Would You Rather Need A Feeding Tube Or Die? 180 People Near End Of Life Answer
Most of us don’t want to die, at least not anytime soon, but according to those closest to our inevitable ending, there are some conditions more agonizing than death itself. For a recent study, researchers interviewed seriously ill patients who revealed the four surprising scenarios they believed to be “as bad or worse than death.”
About 70 percent of the 180 seriously ill patients recently interviewed for the study rated the inability to control their bladder and/or bowels and needing to rely on a breathing tube as being a state worse than death. Following this, 55.6 percent of patients agreed that needing a feeding tube was worse or on par with death, and 53.9 percent agreed that needing round-the-clock care was a state worse than death. Lastly, almost half of the patients cited that living with constant confusion would be worse than death.
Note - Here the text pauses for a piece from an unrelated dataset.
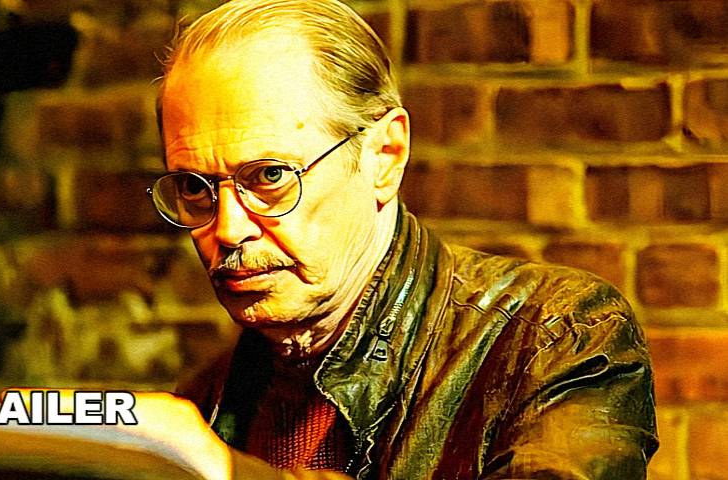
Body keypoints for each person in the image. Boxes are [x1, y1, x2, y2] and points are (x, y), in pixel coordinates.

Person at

None of the patients interviewed had experienced any of the states they were asked to weigh in on, so the results reveal interesting insight into how hospitalized patients evaluate different states of debilitation relative to death, Quartz reported. The study acknowledged that death is something nearly no one wants to experience, even those suffering from drawn-out fatal diseases. In fact, a recent study has shown that, although talk about euthanasia, or doctor-assisted suicide, may have increased, the practice itself still remains very rare in the US.
These results suggest that most patients may not want to die, but they also do not want to prolong their lives if it means living under certain conditions. This is something which should be taken into account by hospital staff. As shown in a study from earlier this year, most patients who choose to undergo euthanasia do so because they are afraid of losing their sense of dignity and independence, not because they have become unable to deal with their physical pain.
The data is based on the answers of seriously ill patients housed at a small Pennsylvania hospital between July 2015 and March 2016, and the entire study can be found in the online journal JAMA Internal Medicine.